The alleged defenses set up in the affidavits in opposition to the motion for summary judgment were not available against a good-faith holder of the note.
One of the attorneys for defendant made affidavit:
"That certain material facts which ought to appear in the affidavits of Charles W. Burton and Leontine Ulch are known to C.C. Dart and Albert Musolff, whose affidavits affiant is unable to secure by reason of their hostility and that they have personal knowledge of the fact that the cow was removed from the farm of Mrs. Ulch and removed from the security of the title-retaining note without *288 the knowledge or consent of said Charles W. Burton and that if at the time Albert Musolff removed the cow the plaintiff was the holder of said note and the title to said cow, that the said Albert Musolff acted as the agent of said plaintiff, and this deponent believes that if placed under oath and sworn they would be required to testify to said material fact.
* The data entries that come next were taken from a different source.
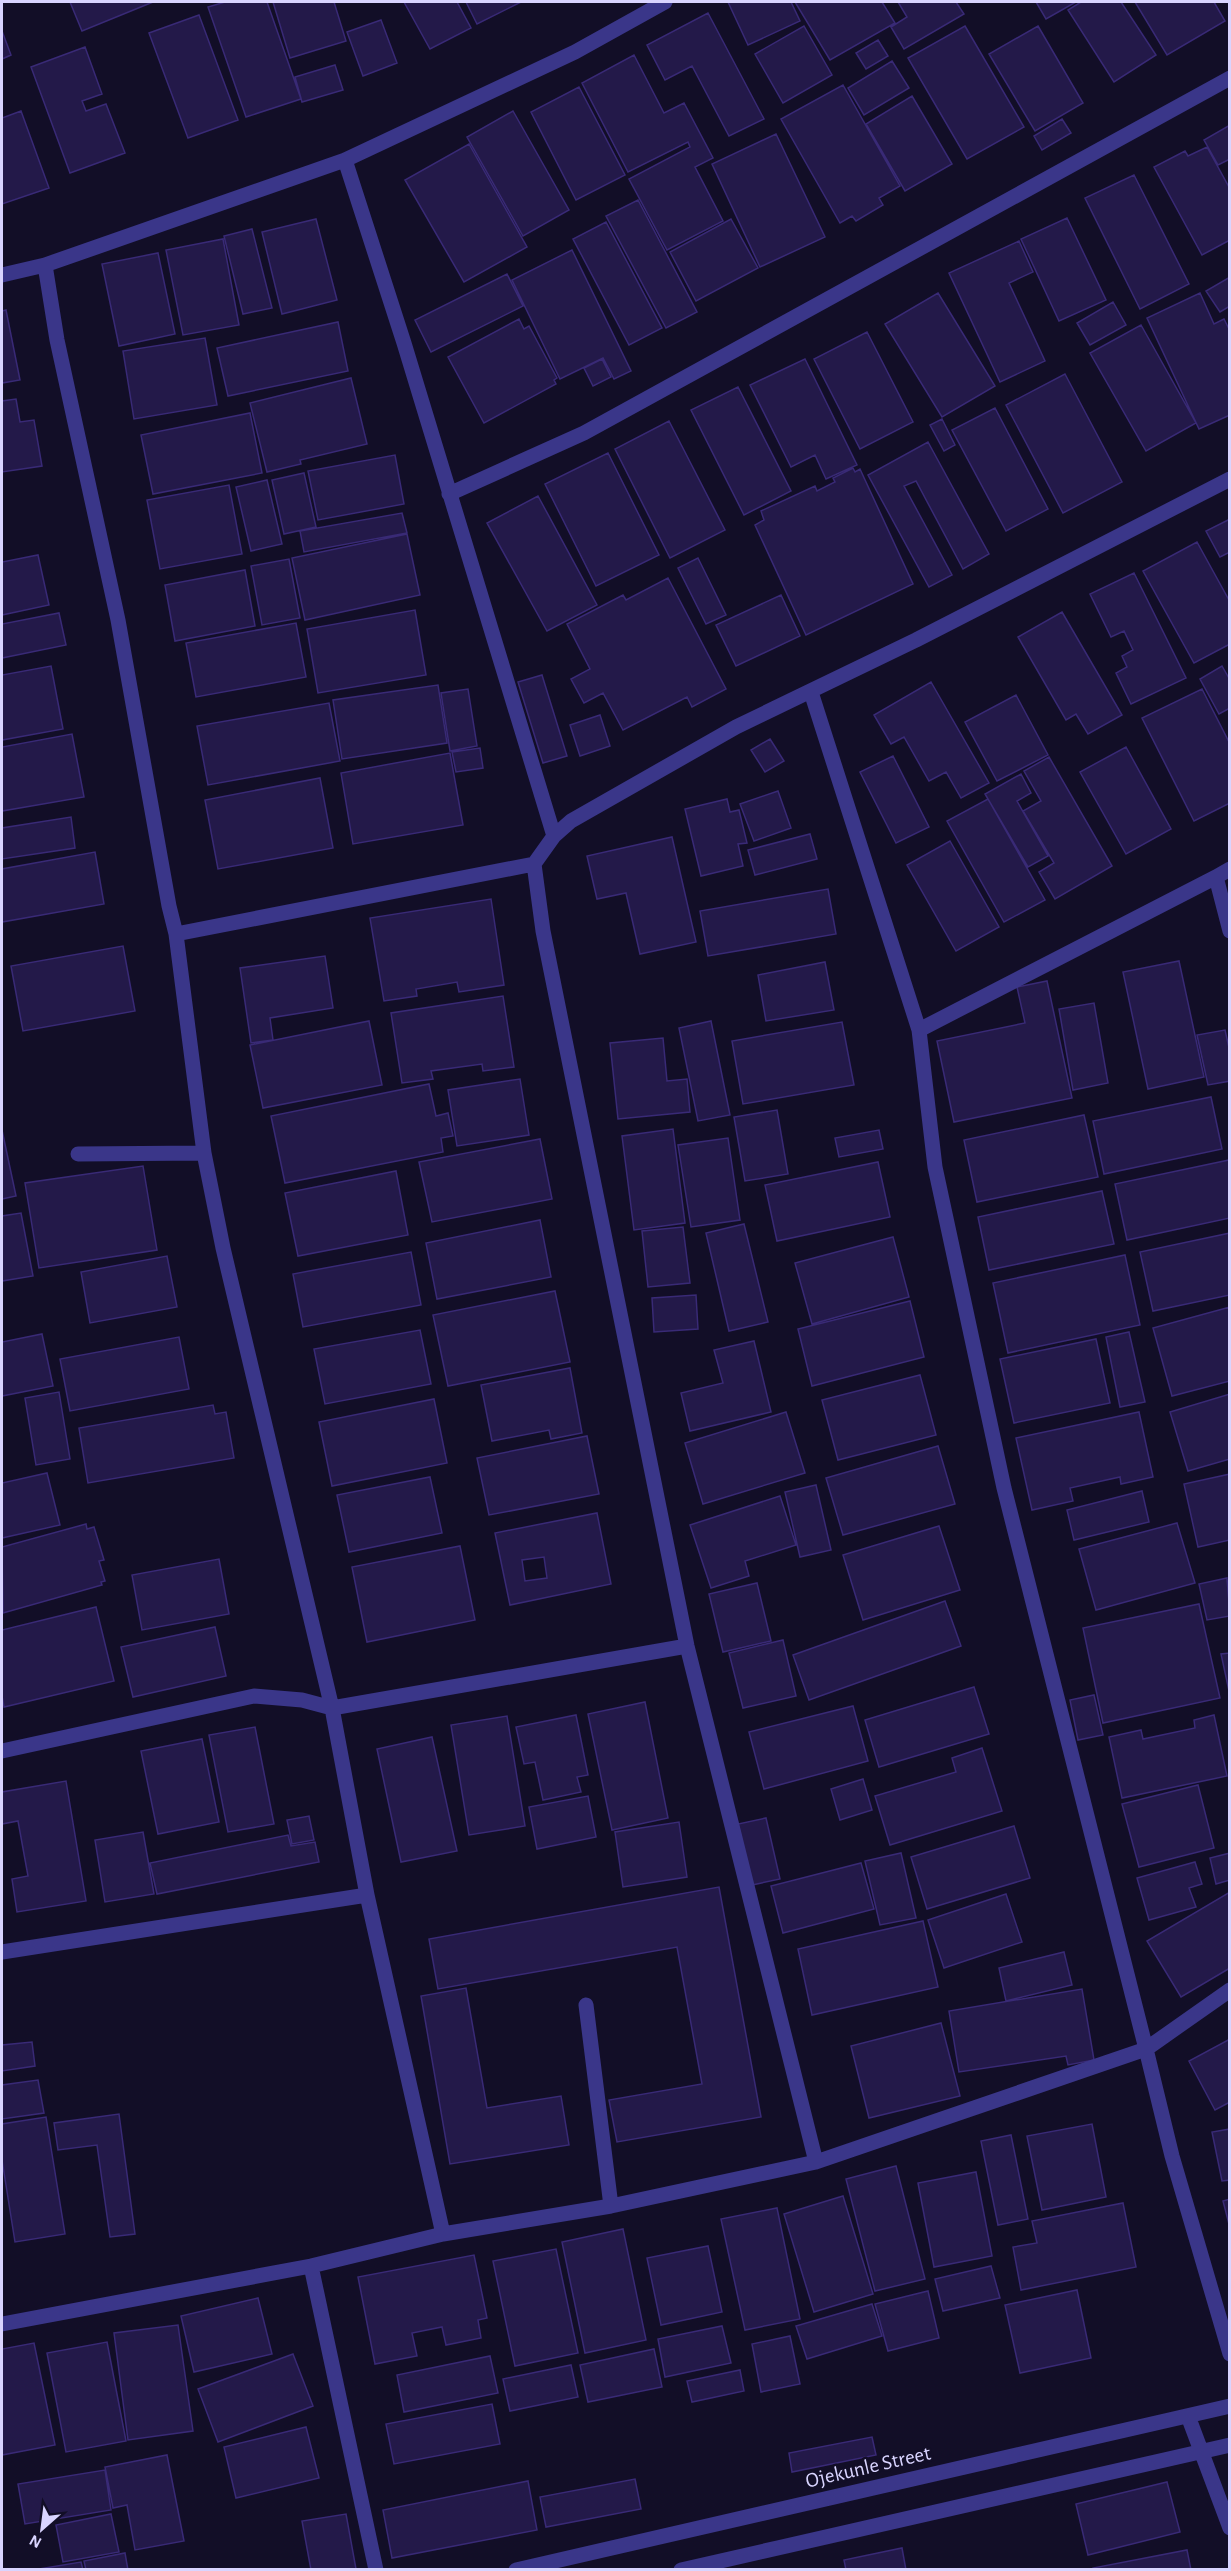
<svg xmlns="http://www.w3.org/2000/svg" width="1231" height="2571" viewBox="0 0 1231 2571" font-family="'Alegreya Sans',sans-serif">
<rect width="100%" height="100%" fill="#120e27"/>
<!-- building -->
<path fill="#231949" stroke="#392a76" stroke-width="1.5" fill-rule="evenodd" d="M70 2H153L82 31Z
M225 2H267L301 99 246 117 208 7Z
M273 2H334L346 41 290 58Z
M404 2H457L471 28 430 49Z
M466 2H521L477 24Z
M728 2H791L800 21 748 45Z
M795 2H882L895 23 830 60Z
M898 2H956L964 14 904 49 891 27 907 17Z
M1036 2H1076L1046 19Z
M1081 2H1121L1156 55 1114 82 1068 10Z
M1135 2H1214L1225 21 1167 55Z
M708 13 764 119 729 136 692 66 665 80 647 45Z
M199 15 238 120 188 138 149 33Z
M381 20 397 63 363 76 347 32Z
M804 26 832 75 783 103 755 54Z
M965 26 1024 127 967 159 908 58Z
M1038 26 1083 103 1035 131 989 54Z
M2 31 11 55 2 59Z
M878 40 888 56 866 69 856 53Z
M85 47 102 94 82 101 86 111 106 104 125 153 70 173 31 67Z
M634 55 664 113 684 103 713 158 695 167 723 221 667 250 629 179 690 147 688 142 628 172 582 83Z
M892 61 909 88 864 115 848 88Z
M335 65 343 90 302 102 295 77Z
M843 85 900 186 879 198 883 205 856 221 852 216 840 223 781 119Z
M579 87 625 175 576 200 531 112Z
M912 96 952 164 905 191 866 124Z
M21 111 49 188 2 204V118Z
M513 111 569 210 523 236 467 137Z
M1062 119 1071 133 1042 150 1034 136Z
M1230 125V159L1218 165 1204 140Z
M776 134 825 237 760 267 712 164Z
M469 144 527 247 464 282 405 180Z
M1207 147 1230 189V240L1202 255 1154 167 1185 151 1188 156Z
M1134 175 1189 284 1140 309 1085 198Z
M638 200 697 312 666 328 606 216Z
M1067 218 1106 300 1059 321 1021 239Z
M316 219 337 300 282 314 262 232Z
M731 219 758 268 696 301 670 252Z
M606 222 662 328 629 345 573 239Z
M252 229 272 308 243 314 224 236Z
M223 239 239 325 183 335 166 250Z
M1019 241 1033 272 1009 283 1045 361 1000 382 949 273Z
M572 250 631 371 614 379 603 358 560 379 512 280Z
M158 253 175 334 119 346 102 264Z
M507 274 523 306 431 352 415 320Z
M1230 277V306L1220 312 1206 291Z
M938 293 995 386 942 417 885 324Z
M1200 293 1214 324 1224 319 1230 331V415L1199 429 1147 318Z
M1113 302 1126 325 1090 345 1077 323Z
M6 310 20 380 2 383V311Z
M519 319 524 329 529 326 557 378 554 380 556 384 484 423 448 357Z
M338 322 348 371 228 396 217 348Z
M1141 325 1196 423 1146 451 1090 353Z
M867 332 913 422 860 449 814 359Z
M205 338 217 405 134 419 123 351Z
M602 359 611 377 593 386 584 368Z
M805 359 857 465 826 479 815 455 791 467 750 385Z
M1065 374 1122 482 1063 513 1006 405Z
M351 378 367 444 300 460 301 464 267 472 250 403Z
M738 387 791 491 744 515 691 410Z
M16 399 20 422 34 420 42 466 2 472V401Z
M995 408 1048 509 1006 531 952 430Z
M250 413 262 473 153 494 141 435Z
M942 419 955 445 944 451 930 425Z
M669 421 725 530 670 558 615 449Z
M928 442 989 554 963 569 916 481 904 486 952 575 929 587 868 475Z
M608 453 659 555 596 586 545 484Z
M395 455 404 504 318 520 308 471Z
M853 468 855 472 860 469 913 584 806 635 755 525 764 520 761 511 815 486 817 491 835 482 833 478Z
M304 473 316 527 284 534 272 480Z
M267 480 282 544 251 551 236 487Z
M229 485 242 554 160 569 147 500Z
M538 496 597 605 547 631 487 523Z
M402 513 407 533 304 552 300 531Z
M1230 519V552L1220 557 1206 531Z
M407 534 420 595 305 620 292 558Z
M1197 542 1230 602V644L1194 663 1143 571Z
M38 555 49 605 2 615V562Z
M698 558 726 615 706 624 678 568Z
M289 559 300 618 262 625 251 566Z
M245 570 255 626 175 641 165 585Z
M1134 573 1186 678 1131 704 1116 673 1127 667 1122 656 1133 650 1124 631 1111 637 1090 594Z
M668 578 726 689 692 707 687 697 623 730 603 693 584 703 571 679 590 669 567 624 623 595 626 600Z
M781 595 800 636 736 666 716 625Z
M415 610 426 675 318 693 307 629Z
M1062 612 1122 715 1088 734 1076 714 1066 720 1018 637Z
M59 613 66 645 2 658V624Z
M296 623 306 677 196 697 186 643Z
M51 666 63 729 2 740V675Z
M1222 666 1230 680V708L1219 714 1200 679Z
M542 675 567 756 543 763 518 682Z
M931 682 989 783 961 798 946 772 929 781 904 737 891 744 874 715Z
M438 685 447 743 342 759 333 700Z
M468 689 477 746 450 751 441 693Z
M1202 689 1230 744V803L1194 821 1142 718Z
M1016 695 1048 755 997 781 965 722Z
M329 703 340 761 208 785 197 726Z
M600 715 610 746 580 756 570 725Z
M72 734 84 797 2 811V747Z
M770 739 784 761 765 772 751 750Z
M1126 747 1171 829 1126 854 1080 772Z
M480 748 483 768 456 772 452 752Z
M450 753 463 825 353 844 341 773Z
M893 756 929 827 896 843 860 772Z
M1049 757 1112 866 1055 899 1039 872 1054 863 1023 811 1041 801 1024 771Z
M1021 774 1031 793 1017 801 1048 856 1028 867 985 794Z
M320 778 333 848 218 869 205 800Z
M778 791 791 828 754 841 740 804Z
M727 799 730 812 739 810 747 843 738 844 743 866 701 876 685 809Z
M988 799 1045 900 1004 922 947 821Z
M71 817 75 848 2 859V828Z
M810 834 817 859 755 875 748 850Z
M672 837 696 942 640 954 626 893 597 899 587 856Z
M950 841 999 927 956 951 907 865Z
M95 852 104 904 2 922V869Z
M828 889 836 934 708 956 700 911Z
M491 899 504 985 459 992 457 982 416 989 417 996 384 1001 370 918Z
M123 946 135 1011 23 1031 11 966Z
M325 956 333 1008 270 1018 273 1040 251 1043 240 968Z
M1179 961 1204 1077 1148 1089 1123 972Z
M825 962 834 1010 766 1021 758 975Z
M1047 981 1072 1098 954 1122 937 1041 1025 1023 1017 987Z
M503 996 514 1067 483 1071 482 1064 431 1071 433 1079 402 1083 391 1013Z
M1094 1003 1108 1083 1073 1090 1059 1009Z
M369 1021 382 1085 263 1108 250 1045Z
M711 1021 730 1115 698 1121 679 1028Z
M842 1022 854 1085 743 1104 732 1041Z
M1225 1030 1230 1052V1081L1208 1085 1197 1035Z
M663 1038 667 1081 687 1079 690 1112 618 1119 610 1043Z
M520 1079 529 1135 457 1146 448 1090Z
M429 1084 436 1116 448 1113 453 1136 441 1138 443 1152 285 1183 271 1116Z
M1211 1097 1222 1149 1104 1174 1093 1121Z
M777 1110 788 1174 745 1181 734 1117Z
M1084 1115 1098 1177 977 1202 964 1140Z
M673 1129 685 1223 634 1230 622 1136Z
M2 1130 16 1196 2 1199Z
M879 1130 883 1149 839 1157 835 1138Z
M728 1138 740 1220 691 1227 678 1145Z
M540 1139 552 1199 432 1222 419 1162Z
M1229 1160 1230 1218 1127 1240 1115 1184Z
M878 1162 890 1217 777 1241 765 1185Z
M143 1166 157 1250 39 1268 25 1183Z
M396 1171 408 1235 298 1256 285 1193Z
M1102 1191 1114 1244 989 1270 978 1217Z
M21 1213 33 1276 2 1281V1216Z
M540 1220 551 1277 437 1299 426 1243Z
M744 1224 768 1322 729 1331 706 1233Z
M683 1227 690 1283 648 1287 642 1231Z
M1230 1233V1295L1153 1311 1140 1252Z
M893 1237 909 1297 812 1324 795 1263Z
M411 1252 421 1305 303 1327 293 1274Z
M1125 1255 1140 1325 1008 1353 993 1283Z
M167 1256 177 1307 90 1323 81 1272Z
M555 1291 570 1362 448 1386 433 1315Z
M696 1295 698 1329 654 1332 652 1298Z
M910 1301 924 1357 812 1386 798 1329Z
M1230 1307V1381L1172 1396 1153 1328Z
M420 1330 431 1384 325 1404 314 1349Z
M1129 1332 1145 1402 1120 1407 1106 1337Z
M42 1334 53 1386 2 1396V1342Z
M179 1337 189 1389 70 1411 60 1359Z
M1096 1339 1110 1403 1014 1423 1000 1359Z
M754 1341 771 1412 690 1431 681 1393 723 1383 714 1350Z
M570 1368 582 1433 551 1439 549 1430 492 1441 481 1385Z
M920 1375 936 1435 838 1460 822 1400Z
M59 1392 70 1459 36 1465 25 1398Z
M1230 1394V1459L1188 1471 1170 1412Z
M434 1399 447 1463 332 1486 319 1422Z
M213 1405 215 1414 226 1412 234 1458 88 1483 79 1428Z
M786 1412 805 1473 703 1504 685 1443Z
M1139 1412 1153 1477 1121 1484 1120 1477 1070 1488 1073 1501 1032 1510 1016 1438Z
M587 1436 599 1494 489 1515 477 1458Z
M938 1446 955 1504 843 1535 826 1478Z
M47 1473 60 1525 2 1538V1483Z
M1230 1474V1540L1198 1547 1184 1484Z
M430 1477 442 1533 349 1552 337 1495Z
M816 1485 831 1550 800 1557 785 1492Z
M1142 1491 1149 1522 1074 1540 1067 1510Z
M780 1496 796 1545 745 1561 749 1576 711 1588 690 1525Z
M597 1513 611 1584 510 1605 495 1533ZM544 1557 547 1578 525 1581 522 1560Z
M1177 1523 1195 1583 1096 1610 1079 1549Z
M86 1524 87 1529 94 1527 104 1560 99 1561 105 1581 101 1582 102 1585 3 1613 2 1547Z
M939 1526 960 1590 863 1620 843 1555Z
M460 1546 475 1620 367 1642 352 1567Z
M219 1559 229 1614 142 1630 132 1575Z
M1227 1578 1230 1616 1207 1620 1199 1584Z
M757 1583 771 1641 723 1652 709 1594Z
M945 1601 961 1646 809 1700 793 1655Z
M1199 1604 1220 1698 1103 1723 1083 1628Z
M96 1607 114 1681 4 1707 2 1696V1630Z
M215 1627 226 1676 133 1697 121 1647Z
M783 1640 796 1696 743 1708 729 1653Z
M1230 1653V1691H1229L1221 1654Z
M974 1687 989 1734 879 1767 865 1720Z
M1094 1695 1103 1735 1078 1740 1070 1700Z
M645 1702 668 1818 612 1830 588 1714Z
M853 1706 868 1761 764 1789 749 1732Z
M576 1715 588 1775 577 1777 581 1792 543 1800 535 1762 524 1764 516 1727Z
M1214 1715 1227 1776 1122 1798 1109 1737 1141 1730 1143 1739 1195 1728 1194 1720Z
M507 1716 525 1826 469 1835 451 1725Z
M255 1727 274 1824 228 1832 209 1735Z
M432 1737 457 1851 401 1862 377 1749Z
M202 1739 219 1822 158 1834 141 1751Z
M982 1748 1002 1811 890 1845 875 1796 956 1772 952 1758Z
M863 1779 872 1810 840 1820 831 1789Z
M66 1781 86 1901 17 1912 12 1879 28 1876 18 1821 2 1824V1792Z
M1198 1785 1214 1848 1139 1867 1122 1804Z
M588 1796 596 1837 537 1849 529 1807Z
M309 1816 314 1840 292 1844 287 1820Z
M766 1818 780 1879 752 1885 738 1824Z
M679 1822 687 1877 623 1887 615 1832Z
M1014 1826 1030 1878 927 1909 911 1857Z
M143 1832 154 1894 105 1902 95 1840Z
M288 1835 291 1846 315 1842 319 1862 157 1894 150 1863Z
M901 1853 916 1918 880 1925 865 1861Z
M1230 1853V1880L1216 1884 1210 1858Z
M1195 1862 1202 1884 1189 1888 1196 1907 1149 1920 1137 1878Z
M861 1863 874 1909 783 1933 771 1886Z
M719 1887 761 2117 617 2142 609 2100 702 2084 677 1947 438 1989 429 1939Z
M1230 1892V1968L1181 1997 1147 1941Z
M1006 1894 1022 1942 944 1968 928 1920Z
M923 1921 938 1987 812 2015 798 1949Z
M1064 1952 1072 1985 1006 2001 999 1968Z
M466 1988 487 2108 561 2096 569 2145 450 2164 421 1996Z
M1082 1989 1094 2060 1068 2065 1066 2056 959 2072 949 2011Z
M941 2023 960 2096 869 2118 851 2046Z
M1230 2039V2102L1215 2110 1189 2061Z
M32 2042 35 2066 2 2071V2045Z
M38 2080 44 2113 2 2119V2085Z
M119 2114 135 2234 110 2237 97 2145 58 2150 54 2123Z
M46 2117 65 2234 15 2242 2 2160V2124Z
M1092 2124 1106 2197 1042 2210 1027 2136Z
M1230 2129V2180L1222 2181 1212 2132Z
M1011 2135 1028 2219 998 2225 981 2141Z
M896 2166 925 2279 875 2291 846 2179Z
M976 2172 992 2256 934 2267 918 2183Z
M843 2196 873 2294 814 2312 784 2214Z
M1230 2199V2228L1223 2201Z
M1123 2203 1136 2267 1021 2290 1013 2247 1037 2243 1032 2221Z
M777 2208 800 2319 745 2330 721 2219Z
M623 2229 646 2340 585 2353 562 2242Z
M708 2246 722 2312 661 2325 647 2258Z
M556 2249 578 2353 515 2366 493 2261Z
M474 2255 487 2318 478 2320 481 2338 446 2345 442 2327 412 2333 417 2356 375 2364 358 2277Z
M991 2266 1000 2298 943 2311 935 2279Z
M1077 2290 1091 2358 1020 2373 1005 2305Z
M928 2291 939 2338 888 2351 875 2304Z
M258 2298 272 2354 194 2372 181 2316Z
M872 2304 882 2336 807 2359 796 2326Z
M178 2325 193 2431 128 2440 114 2333Z
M722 2326 731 2363 665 2377 658 2339Z
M790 2336 800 2384 761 2392 752 2344Z
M107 2342 126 2441 66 2452 47 2353Z
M34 2343 55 2445 2 2455V2349Z
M654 2349 662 2387 588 2402 580 2365Z
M293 2354 313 2406 218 2442 198 2389Z
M490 2356 498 2393 404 2412 397 2375Z
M571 2365 578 2397 510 2411 503 2379Z
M740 2370 744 2391 692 2402 687 2381Z
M492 2404 500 2444 394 2464 386 2424Z
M306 2427 319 2478 236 2498 224 2447Z
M872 2437 876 2455 792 2472 789 2453Z
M167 2455 184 2541 135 2550 127 2505 113 2508 105 2467Z
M105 2470 111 2510 25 2524 18 2484Z
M635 2479 641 2509 546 2527 540 2497Z
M528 2481 537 2530 392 2558 383 2510Z
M1167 2482 1180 2532 1088 2555 1076 2504Z
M111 2514 119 2552 63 2562 56 2525Z
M346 2514 356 2569 311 2570 302 2521Z
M902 2548 906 2570H846L844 2560Z
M1187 2550 1191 2570H1093V2568Z
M125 2553 128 2570H86L84 2561Z
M81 2562 83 2570H33Z"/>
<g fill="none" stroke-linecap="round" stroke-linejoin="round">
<!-- minor -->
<path stroke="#3a3689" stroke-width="15" d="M345 160 404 343 554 836 534 864 543 931 687 1646 816 2162
M45 265 57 340 118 620 169 906 176 934 204 1153 223 1248 332 1708 367 1895 443 2234
M2 275 45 265 345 160 575 52 665 2
M449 494 584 433 1230 78
M811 692 919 1030
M554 836 571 821 736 727 916 640 1230 479
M1216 877 1230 869
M176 934 534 864
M78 1154 204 1153
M2 1751 254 1696 302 1700 332 1708 687 1646
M2 1952 367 1895
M1230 1990 1146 2049 1172 2156 1230 2354
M586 2005 611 2206
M311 2266 376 2570
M2 2324 311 2266 443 2234 611 2206 816 2162 1146 2049 1004 1488 935 1167 919 1030 1216 877 1230 931
M1188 2416 1230 2528
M516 2570 1230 2406
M681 2570 1230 2445"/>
</g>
<g text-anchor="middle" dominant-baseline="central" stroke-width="5" stroke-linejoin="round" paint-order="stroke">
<!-- street labels -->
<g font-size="21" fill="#d9d4ff" stroke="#120e27">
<text transform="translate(868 2467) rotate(-13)">Ojekunle Street</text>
</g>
</g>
<!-- border -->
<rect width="1231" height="2571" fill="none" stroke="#d9d4ff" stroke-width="6"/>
<!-- north arrow -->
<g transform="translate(42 2529) rotate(208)" stroke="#120e27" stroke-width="4.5" paint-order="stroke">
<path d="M0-4.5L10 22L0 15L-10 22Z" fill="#d9d4ff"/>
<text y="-9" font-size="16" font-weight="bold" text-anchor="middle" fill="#d9d4ff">N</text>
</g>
</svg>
"Wherefore, your deponent believes that by the issuing of interrogatories that such facts could be presented to the court in opposition to the motion for summary judgment, and that a continuation should be had for the purpose of submitting said interrogatories to said parties, as allowed by section 6, Court Rule No. 30."
Mr. Dart was a witness at the hearing of the motion for summary judgment, and testified that he first learned of the substitution of one cow for another from the affidavit of defendant.
There was no error in not permitting the requested interrogatories, for the matters sought constituted no defense against a bona fide holder.
The judgment is affirmed, with costs to plaintiff.
CLARK, C.J., and McDONALD, POTTER, SHARPE, NORTH, FEAD, and BUTZEL, JJ., concurred.